### Problem set
1) Reproduce word for word the part of the appellate opinion that opens with the words containing "Plaintiff Specialty Beverages, L.L.C." and closes with "to Oklahoma statute.".
2) In the stored data entries below, change "features" to "items", keep everything else unchanged, and omit the pictures from your answer.

### Quoted text
....
Before KELLY, EBEL, and McCONNELL, Circuit Judges.

EBEL, Circuit Judge.

Plaintiff Specialty Beverages, L.L.C. sued Defendant Pabst Brewing Company for breach of contract and fraud. Specialty Beverages and Pabst both filed motions for judgment as a matter of law pursuant to Rule 50(a) of the Federal Rules of Civil Procedure. The district court granted Pabst’s motion regarding Specialty’s fraud claim and granted Specialty’s motion regarding Pabst’s impossibility and impracticability defenses. The court denied Pabst’s motion regarding Specialty’s lost profits damages for its breach-of-contract claim. After the jury returned a verdict for Specialty on its breach-of-contract claim, the district court also denied Specialty’s motion for attorneys fees pursuant to Oklahoma statute.

We hold that the district court correctly granted Specialty’s motion regarding Pabst’s impossibility and impracticability defenses, correctly denied Pabst’s motion regarding lost profit damages, and correctly denied Specialty’s motion for attorneys fees. The district court erred, however, when it granted Pabst’s motion regarding Specialty’s fraud claim. We exercise our jurisdiction pursuant to 28 U.S.C. § 1291, and REVERSE and REMAND for a trial on Specialty’s fraud claim. We AFFIRM the district court’s decision regarding all other issues raised in these appeals.
....
(Stored data entries)
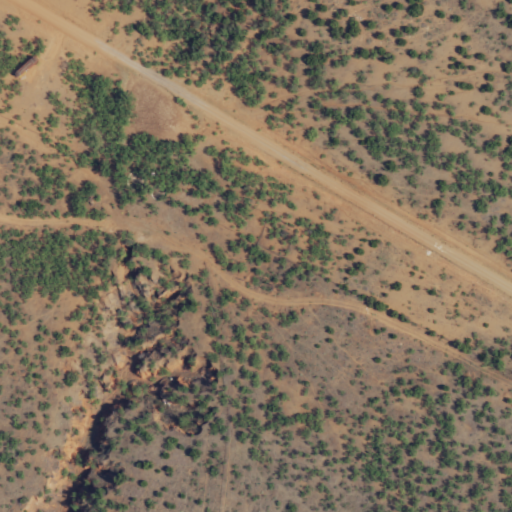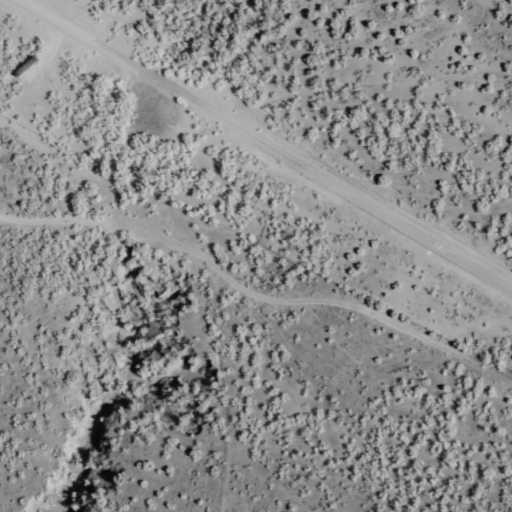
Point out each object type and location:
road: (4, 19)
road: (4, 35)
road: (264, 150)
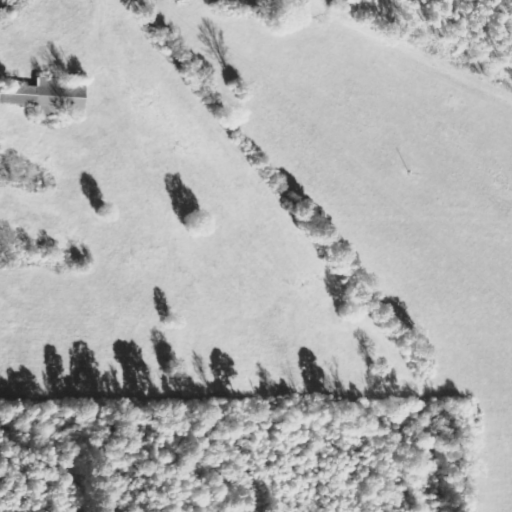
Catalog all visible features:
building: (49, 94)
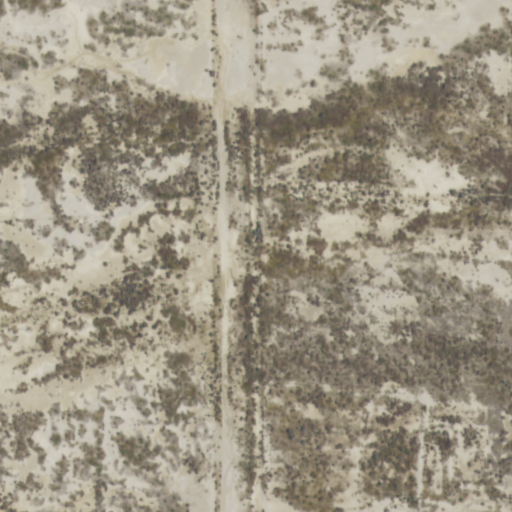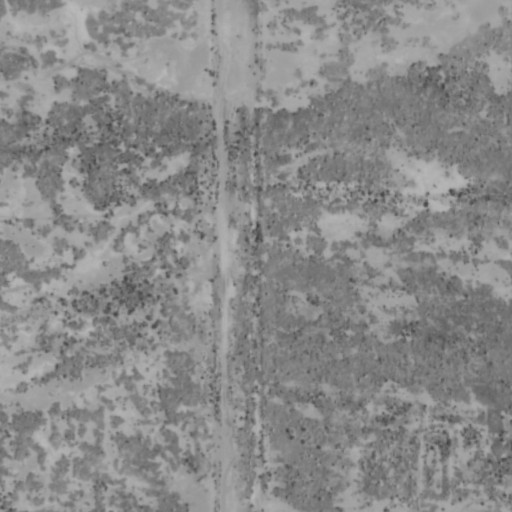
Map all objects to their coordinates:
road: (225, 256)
....
### Answers for this exercise
1)
Plaintiff Specialty Beverages, L.L.C. sued Defendant Pabst Brewing Company for breach of contract and fraud. Specialty Beverages and Pabst both filed motions for judgment as a matter of law pursuant to Rule 50(a) of the Federal Rules of Civil Procedure. The district court granted Pabst’s motion regarding Specialty’s fraud claim and granted Specialty’s motion regarding Pabst’s impossibility and impracticability defenses. The court denied Pabst’s motion regarding Specialty’s lost profits damages for its breach-of-contract claim. After the jury returned a verdict for Specialty on its breach-of-contract claim, the district court also denied Specialty’s motion for attorneys fees pursuant to Oklahoma statute.

2)
Point out each object type and location:
road: (4, 19)
road: (4, 35)
road: (264, 150)
Catalog all visible items:
building: (49, 94)
Map all objects to their coordinates:
road: (225, 256)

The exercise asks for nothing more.